▶ _WHAT IS EXPECTED_
What lines of the data include the string "alle"? Copy them all.

Page-level text extractions

┄┄┄┄┄┄

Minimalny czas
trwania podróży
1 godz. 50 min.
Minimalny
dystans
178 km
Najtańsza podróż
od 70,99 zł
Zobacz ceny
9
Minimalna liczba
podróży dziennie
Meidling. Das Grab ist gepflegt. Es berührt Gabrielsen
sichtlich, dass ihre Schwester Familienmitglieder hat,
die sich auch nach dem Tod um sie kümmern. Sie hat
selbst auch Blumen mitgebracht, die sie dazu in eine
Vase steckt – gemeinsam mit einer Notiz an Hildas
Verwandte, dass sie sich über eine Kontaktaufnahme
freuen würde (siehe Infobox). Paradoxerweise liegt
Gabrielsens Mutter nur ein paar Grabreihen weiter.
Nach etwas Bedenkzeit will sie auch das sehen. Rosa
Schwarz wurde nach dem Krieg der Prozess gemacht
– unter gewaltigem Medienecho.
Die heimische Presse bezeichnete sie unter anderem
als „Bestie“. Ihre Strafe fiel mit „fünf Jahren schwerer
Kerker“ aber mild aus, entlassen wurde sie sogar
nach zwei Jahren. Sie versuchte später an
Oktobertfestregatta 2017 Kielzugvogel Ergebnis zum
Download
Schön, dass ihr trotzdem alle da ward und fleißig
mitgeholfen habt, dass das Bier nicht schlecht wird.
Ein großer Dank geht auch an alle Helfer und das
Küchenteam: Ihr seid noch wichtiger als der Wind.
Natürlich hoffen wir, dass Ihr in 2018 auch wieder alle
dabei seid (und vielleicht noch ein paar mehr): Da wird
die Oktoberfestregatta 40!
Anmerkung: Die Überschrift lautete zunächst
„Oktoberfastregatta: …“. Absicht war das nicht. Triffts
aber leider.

┄┄┄┄┄┄

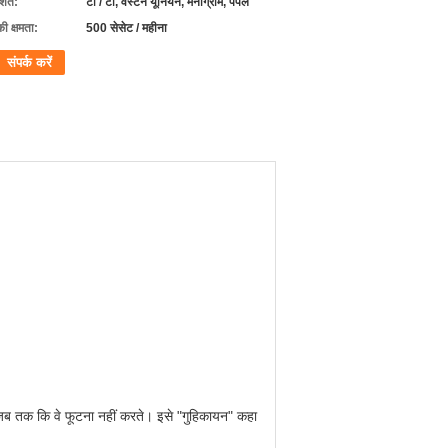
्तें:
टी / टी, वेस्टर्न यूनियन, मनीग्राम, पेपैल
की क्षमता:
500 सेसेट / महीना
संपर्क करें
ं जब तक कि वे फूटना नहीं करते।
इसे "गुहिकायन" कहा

┄┄┄┄┄┄

▶ _ANSWER BOX_
Schön, dass ihr trotzdem alle da ward und fleißig
Ein großer Dank geht auch an alle Helfer und das
Natürlich hoffen wir, dass Ihr in 2018 auch wieder alle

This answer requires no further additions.